A convergent growth approach to electroactive ferrocene rich carbosilane- and siloxane-based dendrons, dendrimers, and dendronized polymers

Abstract

The construction of the first members of a novel family of structurally well-defined, ferrocenyl rich, dendritic macromolecules based on carbosilane skeletons and siloxane linkages has been achieved via a convergent growth approach. Starting from triferrocenylvinylsilane Fc₃SiCHCH₂ (1) (Fc = Fe(η⁵-C₅H₄)(η⁵-C₅H₅) as the key monomer, the sequential utilization of platinum-catalyzed hydrosilylation and alkenylation steps with Grignard reagents (allylmagnesium bromide) can be applied to prepare three different branched structures: multiferrocenyl-terminated dendrons 2 and 3, dendrimers 4 and 5, and dendronized polymers 7_n–9_n.
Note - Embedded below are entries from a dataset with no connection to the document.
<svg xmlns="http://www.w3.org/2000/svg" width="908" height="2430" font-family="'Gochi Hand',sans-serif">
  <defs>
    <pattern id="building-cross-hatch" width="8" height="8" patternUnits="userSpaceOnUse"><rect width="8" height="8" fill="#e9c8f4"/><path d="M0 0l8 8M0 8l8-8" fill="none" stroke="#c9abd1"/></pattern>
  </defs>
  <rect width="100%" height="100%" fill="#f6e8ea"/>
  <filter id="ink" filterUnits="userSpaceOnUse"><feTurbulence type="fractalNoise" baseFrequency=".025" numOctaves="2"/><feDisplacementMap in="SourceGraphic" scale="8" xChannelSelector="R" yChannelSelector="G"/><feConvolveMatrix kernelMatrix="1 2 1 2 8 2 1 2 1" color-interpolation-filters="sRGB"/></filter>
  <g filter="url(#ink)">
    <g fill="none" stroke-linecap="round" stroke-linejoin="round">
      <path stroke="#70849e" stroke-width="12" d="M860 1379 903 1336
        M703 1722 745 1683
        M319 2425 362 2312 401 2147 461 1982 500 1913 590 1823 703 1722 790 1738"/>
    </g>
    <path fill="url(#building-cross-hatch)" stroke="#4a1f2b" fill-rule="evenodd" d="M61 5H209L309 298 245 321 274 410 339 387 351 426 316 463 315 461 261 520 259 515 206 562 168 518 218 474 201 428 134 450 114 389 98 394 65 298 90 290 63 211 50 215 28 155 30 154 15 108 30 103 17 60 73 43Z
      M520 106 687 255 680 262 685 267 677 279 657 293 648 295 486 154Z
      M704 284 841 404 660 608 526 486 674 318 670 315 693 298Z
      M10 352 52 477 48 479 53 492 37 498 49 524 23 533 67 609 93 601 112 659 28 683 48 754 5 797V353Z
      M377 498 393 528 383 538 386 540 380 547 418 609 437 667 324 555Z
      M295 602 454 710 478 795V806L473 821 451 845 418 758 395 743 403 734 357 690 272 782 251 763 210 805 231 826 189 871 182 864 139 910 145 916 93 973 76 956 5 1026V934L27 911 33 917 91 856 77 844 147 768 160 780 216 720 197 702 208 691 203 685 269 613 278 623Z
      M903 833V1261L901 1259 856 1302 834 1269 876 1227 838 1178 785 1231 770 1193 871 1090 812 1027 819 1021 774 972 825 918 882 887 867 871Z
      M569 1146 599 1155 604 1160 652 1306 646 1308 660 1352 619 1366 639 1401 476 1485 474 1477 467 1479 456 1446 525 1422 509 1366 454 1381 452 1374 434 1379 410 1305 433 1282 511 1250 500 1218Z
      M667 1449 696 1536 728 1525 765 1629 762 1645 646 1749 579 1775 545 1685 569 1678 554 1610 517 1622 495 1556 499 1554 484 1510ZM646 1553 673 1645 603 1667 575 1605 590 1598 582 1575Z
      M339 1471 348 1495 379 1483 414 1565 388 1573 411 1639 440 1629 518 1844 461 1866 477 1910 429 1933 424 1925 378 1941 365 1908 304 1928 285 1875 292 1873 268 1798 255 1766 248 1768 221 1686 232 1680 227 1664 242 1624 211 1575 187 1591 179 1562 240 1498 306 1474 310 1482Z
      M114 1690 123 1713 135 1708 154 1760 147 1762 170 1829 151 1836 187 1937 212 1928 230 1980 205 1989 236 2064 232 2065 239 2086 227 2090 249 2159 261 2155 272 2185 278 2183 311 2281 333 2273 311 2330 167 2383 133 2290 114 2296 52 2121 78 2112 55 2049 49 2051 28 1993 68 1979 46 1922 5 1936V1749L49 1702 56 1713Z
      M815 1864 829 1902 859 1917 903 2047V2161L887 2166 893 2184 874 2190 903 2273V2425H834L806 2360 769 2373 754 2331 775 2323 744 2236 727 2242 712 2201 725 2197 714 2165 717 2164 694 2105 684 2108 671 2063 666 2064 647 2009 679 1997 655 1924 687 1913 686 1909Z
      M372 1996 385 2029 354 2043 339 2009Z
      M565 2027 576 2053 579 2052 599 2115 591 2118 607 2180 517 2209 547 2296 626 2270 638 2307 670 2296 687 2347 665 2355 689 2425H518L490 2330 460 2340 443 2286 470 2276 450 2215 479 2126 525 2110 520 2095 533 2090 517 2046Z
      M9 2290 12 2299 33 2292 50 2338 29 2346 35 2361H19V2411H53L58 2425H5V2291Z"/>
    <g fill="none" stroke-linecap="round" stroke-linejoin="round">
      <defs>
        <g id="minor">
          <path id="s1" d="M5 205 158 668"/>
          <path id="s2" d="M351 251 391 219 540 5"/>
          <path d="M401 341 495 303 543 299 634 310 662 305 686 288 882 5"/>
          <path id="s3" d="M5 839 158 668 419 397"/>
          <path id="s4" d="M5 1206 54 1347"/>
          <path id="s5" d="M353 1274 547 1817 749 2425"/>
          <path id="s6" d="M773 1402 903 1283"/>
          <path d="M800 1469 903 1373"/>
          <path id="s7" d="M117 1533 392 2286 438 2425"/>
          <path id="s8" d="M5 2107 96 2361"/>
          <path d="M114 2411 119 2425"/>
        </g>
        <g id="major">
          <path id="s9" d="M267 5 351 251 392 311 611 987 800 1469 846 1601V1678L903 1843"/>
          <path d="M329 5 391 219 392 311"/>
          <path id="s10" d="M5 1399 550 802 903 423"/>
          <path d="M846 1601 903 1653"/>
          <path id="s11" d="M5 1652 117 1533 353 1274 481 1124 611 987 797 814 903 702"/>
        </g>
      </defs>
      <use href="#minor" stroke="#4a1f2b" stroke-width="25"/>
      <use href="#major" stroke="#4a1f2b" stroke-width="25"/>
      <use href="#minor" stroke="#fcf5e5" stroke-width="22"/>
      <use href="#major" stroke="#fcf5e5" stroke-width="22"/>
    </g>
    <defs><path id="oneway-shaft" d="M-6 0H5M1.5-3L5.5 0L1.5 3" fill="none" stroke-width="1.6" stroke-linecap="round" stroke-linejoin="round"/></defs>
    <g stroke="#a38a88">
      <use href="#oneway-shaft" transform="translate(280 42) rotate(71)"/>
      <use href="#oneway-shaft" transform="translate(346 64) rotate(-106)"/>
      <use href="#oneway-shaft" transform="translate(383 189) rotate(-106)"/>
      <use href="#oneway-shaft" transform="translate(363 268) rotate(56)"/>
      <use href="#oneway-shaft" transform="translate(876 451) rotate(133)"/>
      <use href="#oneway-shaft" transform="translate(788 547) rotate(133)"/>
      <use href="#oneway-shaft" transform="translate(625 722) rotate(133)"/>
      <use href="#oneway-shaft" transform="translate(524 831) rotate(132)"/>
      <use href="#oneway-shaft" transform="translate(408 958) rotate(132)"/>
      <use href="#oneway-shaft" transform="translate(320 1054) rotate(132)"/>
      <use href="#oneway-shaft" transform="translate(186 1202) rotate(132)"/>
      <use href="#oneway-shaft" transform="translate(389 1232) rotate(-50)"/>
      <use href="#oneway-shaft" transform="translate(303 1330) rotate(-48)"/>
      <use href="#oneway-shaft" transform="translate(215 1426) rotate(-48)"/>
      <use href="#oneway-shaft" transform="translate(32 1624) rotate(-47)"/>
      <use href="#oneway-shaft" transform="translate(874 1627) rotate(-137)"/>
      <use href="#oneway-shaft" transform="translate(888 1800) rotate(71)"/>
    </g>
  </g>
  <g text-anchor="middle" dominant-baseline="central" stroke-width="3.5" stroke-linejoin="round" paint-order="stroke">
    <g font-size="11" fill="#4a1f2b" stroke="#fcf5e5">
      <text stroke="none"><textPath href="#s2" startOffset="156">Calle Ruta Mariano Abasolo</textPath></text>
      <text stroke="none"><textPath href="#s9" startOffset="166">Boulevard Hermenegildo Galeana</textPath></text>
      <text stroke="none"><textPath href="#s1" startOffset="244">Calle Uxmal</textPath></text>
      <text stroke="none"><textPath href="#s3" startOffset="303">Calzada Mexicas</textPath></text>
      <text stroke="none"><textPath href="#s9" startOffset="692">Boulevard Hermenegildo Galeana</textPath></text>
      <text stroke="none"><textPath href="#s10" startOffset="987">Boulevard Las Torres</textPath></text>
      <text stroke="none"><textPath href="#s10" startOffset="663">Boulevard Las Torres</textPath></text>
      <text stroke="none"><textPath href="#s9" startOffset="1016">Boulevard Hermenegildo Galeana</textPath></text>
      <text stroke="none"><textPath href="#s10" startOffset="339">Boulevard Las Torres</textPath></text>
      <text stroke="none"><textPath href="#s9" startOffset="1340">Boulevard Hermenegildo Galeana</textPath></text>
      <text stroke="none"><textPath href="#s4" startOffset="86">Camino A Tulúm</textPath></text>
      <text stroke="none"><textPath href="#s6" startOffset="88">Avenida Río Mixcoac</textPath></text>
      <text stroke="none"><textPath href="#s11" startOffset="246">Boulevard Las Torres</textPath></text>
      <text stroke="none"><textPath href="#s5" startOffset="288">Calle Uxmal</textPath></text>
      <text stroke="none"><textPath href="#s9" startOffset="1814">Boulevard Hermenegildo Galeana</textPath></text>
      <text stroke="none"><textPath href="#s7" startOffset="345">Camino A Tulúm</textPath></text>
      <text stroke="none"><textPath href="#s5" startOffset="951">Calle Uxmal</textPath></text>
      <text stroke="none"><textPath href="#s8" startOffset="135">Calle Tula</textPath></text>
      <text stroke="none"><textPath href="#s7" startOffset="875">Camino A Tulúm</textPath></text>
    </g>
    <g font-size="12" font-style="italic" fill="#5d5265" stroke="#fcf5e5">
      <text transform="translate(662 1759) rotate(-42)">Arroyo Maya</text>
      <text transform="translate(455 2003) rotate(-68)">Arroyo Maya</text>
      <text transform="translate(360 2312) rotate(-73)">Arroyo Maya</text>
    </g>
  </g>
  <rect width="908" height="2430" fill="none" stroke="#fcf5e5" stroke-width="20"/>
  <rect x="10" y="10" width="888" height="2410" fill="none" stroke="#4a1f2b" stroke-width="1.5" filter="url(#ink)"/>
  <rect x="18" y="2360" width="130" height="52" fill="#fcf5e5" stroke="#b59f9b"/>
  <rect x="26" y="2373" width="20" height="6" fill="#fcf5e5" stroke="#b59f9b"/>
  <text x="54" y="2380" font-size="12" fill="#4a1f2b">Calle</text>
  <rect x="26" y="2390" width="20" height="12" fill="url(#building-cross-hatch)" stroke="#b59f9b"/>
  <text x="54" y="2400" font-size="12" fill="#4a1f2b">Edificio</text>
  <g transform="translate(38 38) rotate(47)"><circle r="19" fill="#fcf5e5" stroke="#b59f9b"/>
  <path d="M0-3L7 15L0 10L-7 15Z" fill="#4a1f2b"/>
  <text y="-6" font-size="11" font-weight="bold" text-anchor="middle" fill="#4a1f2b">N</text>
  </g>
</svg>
All of the dendritic metallomacromolecules have been thoroughly characterized using a combination of elemental analysis, multinuclear (¹H, ¹³C, ²⁹Si) NMR spectroscopy, FT-IR and MALDI-TOF mass spectrometry, to establish their chemical structures and properties. The molecular structures of G1-dendron 3 and dendrimer 4, containing six and nine ferrocenyl units, respectively, have been successfully determined by single-crystal X-ray analysis, compound 4 being the branched multiferrocenyl-containing siloxane with the highest number of Fc substituents whose structure has been reported so far. Electrochemical studies (using cyclic voltammetry (CV) and square wave voltammetry (SWV) performed in dichloromethane solution with [PF₆]⁻ and [B(C₆F₅)]⁴⁻ as supporting electrolyte anions of different coordinating abilities) reveal that all the macromolecular compounds obtained exhibit a three-wave redox pattern, suggesting appreciable electronic interactions between the silicon-bridged triferrocenyl moieties as they are successively oxidized. In addition, dendrimer 5 and dendronized polymers 7_n–9_n, with 12 and 4 < n < 14 ferrocenyl units, respectively, linked in threes around the periphery, undergo remarkable oxidative precipitation in CH₂Cl₂/[n-Bu₄N][PF₆] and are able to form chemically modified electrodes with stable electroactive films.